This is William Shakespeare. He was a famous playwright of the 16th century. And is still considered to be the greatest. This story is based on his novel, which he called "Comedy of Errors." Several writers have penned stories revolving around twins, but Shakespeare is the only one to write a story based on 4 twins.
(Subtitles translated from Hindi)
So begins the 1982 Bollywood film "Angoor," which takes Shakespeare's basic story of two sets of twins separated in infancy and re-sets it in contemporary India.
Like the original source play, "Angoor" is highly comedic, with many...

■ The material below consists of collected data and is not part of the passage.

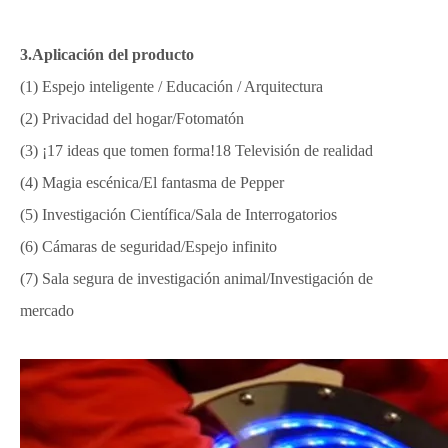
3.Aplicación del producto
(1) Espejo inteligente / Educación / Arquitectura
(2) Privacidad del hogar/Fotomatón
(3) ¡17 ideas que tomen forma!18 Televisión de realidad
(4) Magia escénica/El fantasma de Pepper
(5) Investigación Científica/Sala de Interrogatorios
(6) Cámaras de seguridad/Espejo infinito
(7) Sala segura de investigación animal/Investigación de
mercado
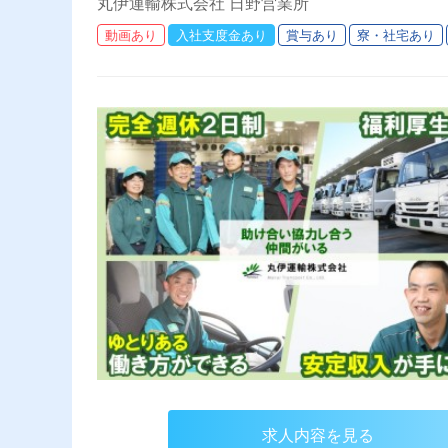
丸伊運輸株式会社 日野営業所
動画あり
入社支度金あり
賞与あり
寮・社宅あり
求人内容を見る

high-jinks ensuing after Ashok and his servant Badahur, from the town of Dinkapur, travel to a different town where everyone seems to know them! Little do they know that they each have an identical twin with the same name that is about to re-enter their lives. The film follows the play closely in some ways - as in the original, one of the Ashoks has a somewhat tense relationship with his wife, and his efforts to give her a necklace lead to much confusion. However, the story is freely adapted in other areas: Ashok of Dinkapur is an avid fan of crime fiction, which disposes him to paranoia about gangs, and the use of drugs - variously translated in the subtitles as "hash" and "dope" - is a major, major plot point. In addition, in true Bollywood style, characters randomly burst into song - very catchy song.
In fact, my favorite scene in the movie has nothing to do with Shakespeare and everything to do with Indian music - Tanu (acted by Deepti Naval), Ashok's sister-in-law, performs at a concert. She naturally expects her brother-in-law to attend, but when he does arrive, she is shocked to see him smoking cigarettes! Of course it's the wrong twin, but she doesn't let that stop her (well, actually famous playback singer Asha Bhosle) from singing beautifully.
Though I'm no expert in Indian cinema, I enjoyed the movie. It's pretty long, but it has a zany energy that keeps you watching. But don't just take my word for it - the Indian movie studio has put the whole thing up on Youtube, so watch it yourself.